Aside from time-tested family staples, personal food memories also play a big role in the development of the concepts and menus of comfort food restaurants. “When we were out studying [back in college] we’d have all-nighters in fast food joints and coffee shops, but we could only stay until 2:30 [am],” recalls Cas Sarmiento, owner of Midnight Owl Snack Café in Teachers’ Village.

Midnight Owl is everything her college self would have loved: Open from 4:30 pm to 4:30 am, the café is a bright, cozy place where students can eat and study comfortably all night long.

But true to their title, these restaurants offer comfort based on other people’s tastes and preferences, as well. For instance, Apartment 1B’s Turkey Burger started out as a request by one of Diaz-Lim’s regulars, an International School teacher from San Francisco. Soon, other expats in the area began looking for it too, convincing her to add it to the menu.

The business of comfort

Filipinos are notorious food-lovers. Many of our conversations begin with the quizzical “Kumain ka na ba (Have you eaten)? to the enthusiastic “Kain na tayo (Let’s eat)!” and countless relationships are strengthened over the simple act of sharing a meal. With these strong cultural traditions in mind, local restaurateurs are on the lookout for more ways to create memorable food experiences for diners.

Diaz-Lim sees the popularity of comfort food as a huge sign of encouragement for amateur chefs hoping to enter the industry. One doesn’t need to have been trained in Italy to open a good restaurant. “[This trend] brings out the best in whoever has the passion for it,” she says.

Before she decided to open Midnight Owl, Sarmiento, for instance, was majoring in biology at the University of the Philippines Los Baños—a far cry from a professional restaurateur. “We wanted a place where people can study, or a quiet place to talk [where they can eat] the things we normally eat at home,” she says, explaining the concept behind her “study café.”

A few years ago, opening a comfort food restaurant entailed a leap of faith. Before Diaz-Lim left New York to come back to Manila, her friends teased her for wanting to go home to cook “simple food” like mango barbecue chicken. After spending four years studying at the Culinary Institute of America and working at the Mark Hotel on Manhattan’s Upper East Side, it seemed like a waste.

But what Diaz-Lim’s friends thought was a step down from fine dining is slowly being recognized as a path that chefs are open to exploring. “That’s what I want to cook,” she shrugs, expressing the same sentiments as restaurateurs who now feel more confident about sharing their personal food philosophies.

The search for home

Finding satisfying home-cooked meals isn’t as easy as it once was, and having to prepare food isn’t as relaxing as eating it. “We want to enjoy [comfort food] with other people without making it stressful for [our] household,” Diaz-Lim says.

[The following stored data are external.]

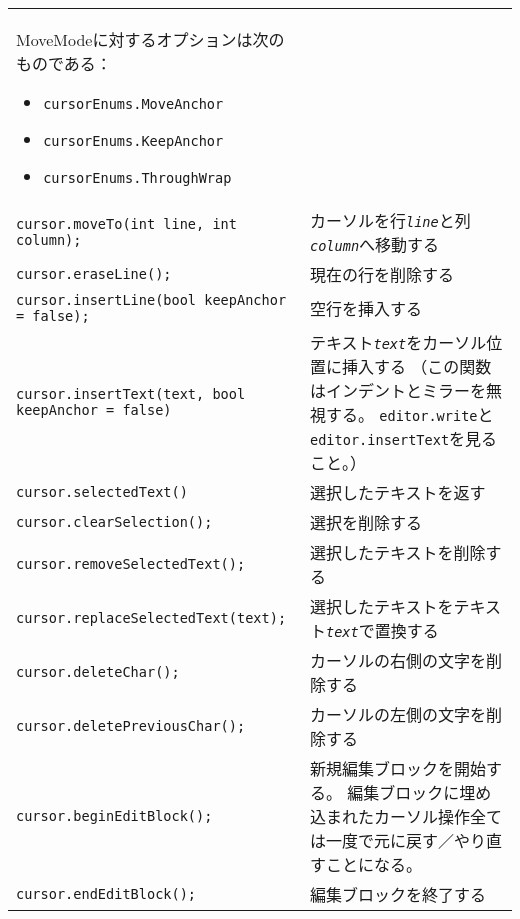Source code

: \begin{longtable}{XX}
    MoveModeに対するオプションは次のものである：
    \begin{itemize}
    \item
      \texttt{cursorEnums.MoveAnchor}
    \item
      \texttt{cursorEnums.KeepAnchor}
    \item
      \texttt{cursorEnums.ThroughWrap}
    \end{itemize}\\
  \texttt{cursor.moveTo(int line, int column);}
    & カーソルを行\texttt{\emph{line}}と列\texttt{\emph{column}}へ移動する\\
  \texttt{cursor.eraseLine();} & 現在の行を削除する\\
  \texttt{cursor.insertLine(bool keepAnchor = false);} & 空行を挿入する\\
  \texttt{cursor.insertText(text, bool keepAnchor = false)}
    & テキスト\texttt{\emph{text}}をカーソル位置に挿入する
    （この関数はインデントとミラーを無視する。
    \texttt{editor.write}と\texttt{editor.insertText}を見ること。）\\
  \texttt{cursor.selectedText()} & 選択したテキストを返す\\
  \texttt{cursor.clearSelection();} & 選択を削除する\\
  \texttt{cursor.removeSelectedText();} & 選択したテキストを削除する\\
  \texttt{cursor.replaceSelectedText(text);}
    & 選択したテキストをテキスト\texttt{\emph{text}}で置換する\\
  \texttt{cursor.deleteChar();} & カーソルの右側の文字を削除する\\
  \texttt{cursor.deletePreviousChar();} & カーソルの左側の文字を削除する\\
  \texttt{cursor.beginEditBlock();}
    & 新規編集ブロックを開始する。
    編集ブロックに埋め込まれたカーソル操作全ては一度で元に戻す／やり直すことになる。\\
  \texttt{cursor.endEditBlock();} & 編集ブロックを終了する\\
  \hline
\end{longtable}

For professionals who can’t slave over family dinners but still want a similar experience, eating out is the next best option. For students living away from home, familiar haunts like Midnight Owl are the closest they can get to their family dinner table. As Diaz-Lim explains, we turn to restaurants “to be able to enjoy simple food, but not at home—so [we] can have it more often.”

“As a young adult who lives on my own, finding comfort food close to those cooked by mom is a big challenge,” admits sophomore communications technology management major MJ Si. “It’s the experience of the food that makes it count.”

The longing to reclaim a sense of serenity in the midst of our busy lives is one many can relate to and something comfort food can satisfy. Whether it’s Chinese takeout or mom’s homemade tinola, our choice of comfort food can say a lot about us—how we grew up, what lifestyle we’ve chosen, which memories we hold dear—yet it can also remind us of the gratifying human experience of rediscovering the meaning of home.